Friday, Jan. 26, 1968

The Day the Earth Shook

When the first tremors began in the parched, rock-ribbed mountains of western Sicily last week, most of the 3,000 people of Salaparuta took refuge on the slopes just below their hilltop town. There, among their goats and grapevines, they waited in the chilly night for the danger to pass. At 3 a.m. the earth rolled again, at first gently, then with a sickening sway. Before their eyes, Salaparuta crumbled apart like a child's sand castle. Within 30 seconds, the nine-century-old vineyard town was little more than dust. Left standing over the moonlit rubble was a solitary sentinel, a church tower, whose bell was jolted by the earth's angry vibrations into a final eerie death knell.
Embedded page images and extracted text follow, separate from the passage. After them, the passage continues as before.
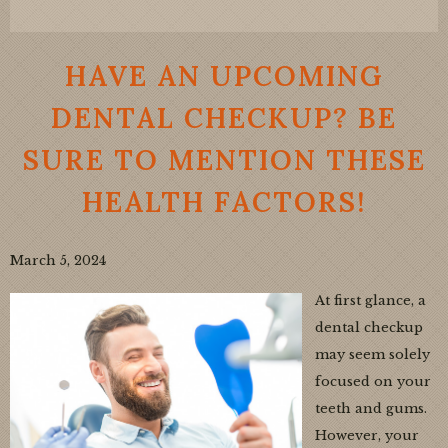
HAVE AN UPCOMING
DENTAL CHECKUP? BE
SURE TO MENTION THESE
HEALTH FACTORS!
March 5, 2024
At first glance, a
dental checkup
may seem solely
focused on your
teeth and gums.
However, your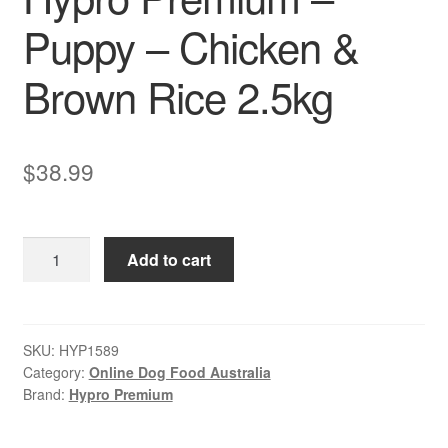
Puppy – Chicken &
Brown Rice 2.5kg
$
38.99
Hypro
Add to cart
Premium
–
Puppy
–
SKU:
HYP1589
Category:
Online Dog Food Australia
Chicken
Brand:
Hypro Premium
&
Brown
Similar scenes of devastation unfold ed elsewhere in a land that has long lived with poverty and the Mafia's cruel rule. Unlike Salaparuta, where all but a few of the villagers had time to flee, scores of people were crushed to death in cascades of masonry in such neighboring towns as Montevago, Gibellina, Santa Margherita di Belice, Salemi and Santa Ninfa. Montevago's lawyer, along with five companions, perished trying to race the tremors in his tiny Fiat. The town's doctor died on his way to save his mother. The earthquake was by far Italy's worst since 75,000 people were killed at the other end of tremor-prone Sicily 60 years ago. The toll: as many as 500 people dead, more than 1,000 injured and 80,000 left homeless over a 600-square-mile carpet of destruction in one of the Mezzogiorno's most backward regions.

Aftershocks & Quagmires. The search for victims continued for long, wearying hours. A seven-year-old girl was pulled out alive after more than two days in the wreckage of her home --though later she died of her injuries. The rescue of a 104-year-old woman ended in the same way: dug out from the debris, she succumbed on the way to a hospital. In Gibellina, the dead were piled on top of mossy sandstone tombs in the town cemetery.
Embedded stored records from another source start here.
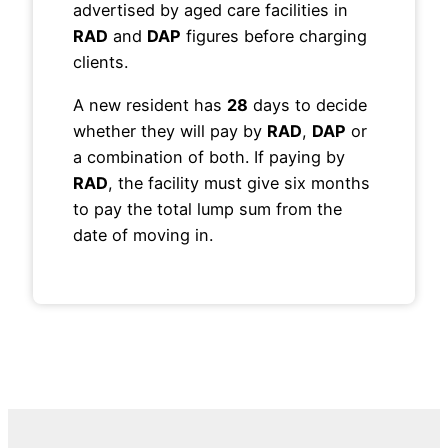
advertised by aged care facilities in
RAD
and
DAP
figures before charging
clients.
A new resident has
28
days to decide
whether they will pay by
RAD
,
DAP
or
a combination of both. If paying by
RAD
, the facility must give six months
to pay the total lump sum from the
date of moving in.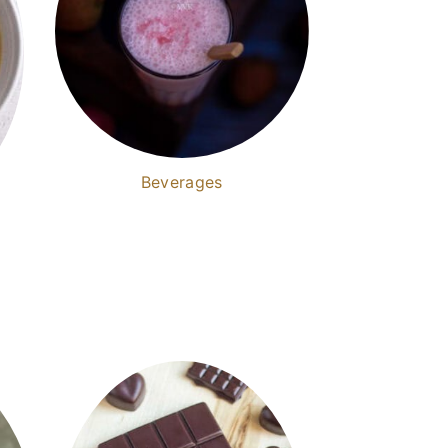
Beverages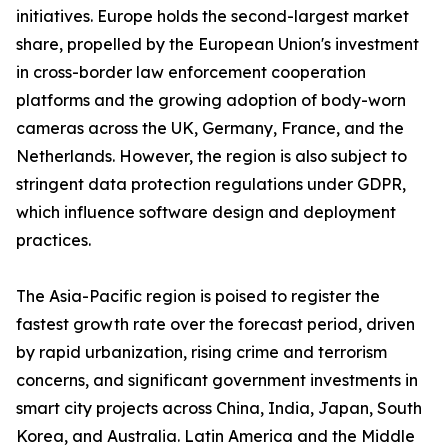
initiatives. Europe holds the second-largest market
share, propelled by the European Union's investment
in cross-border law enforcement cooperation
platforms and the growing adoption of body-worn
cameras across the UK, Germany, France, and the
Netherlands. However, the region is also subject to
stringent data protection regulations under GDPR,
which influence software design and deployment
practices.
The Asia-Pacific region is poised to register the
fastest growth rate over the forecast period, driven
by rapid urbanization, rising crime and terrorism
concerns, and significant government investments in
smart city projects across China, India, Japan, South
Korea, and Australia. Latin America and the Middle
Much of western Sicily was turned into a giant refugee camp. Hundreds of thousands of Siciliani nervously slept outdoors even in such relatively unscathed cities as Palermo, because aftershocks continued to be felt for days. At the quake's epicenter, the homeless made tents of tarpaulin, huddled by bonfires, and waited for the government to distribute food and medicine, much of it contributed by the U.S. and Britain. Then, as if nature had not already done its worst, violent rains and winds lashed the quake area at week's end, turning the refugee encampments into quagmires and halting for a time the delivery of relief supplies.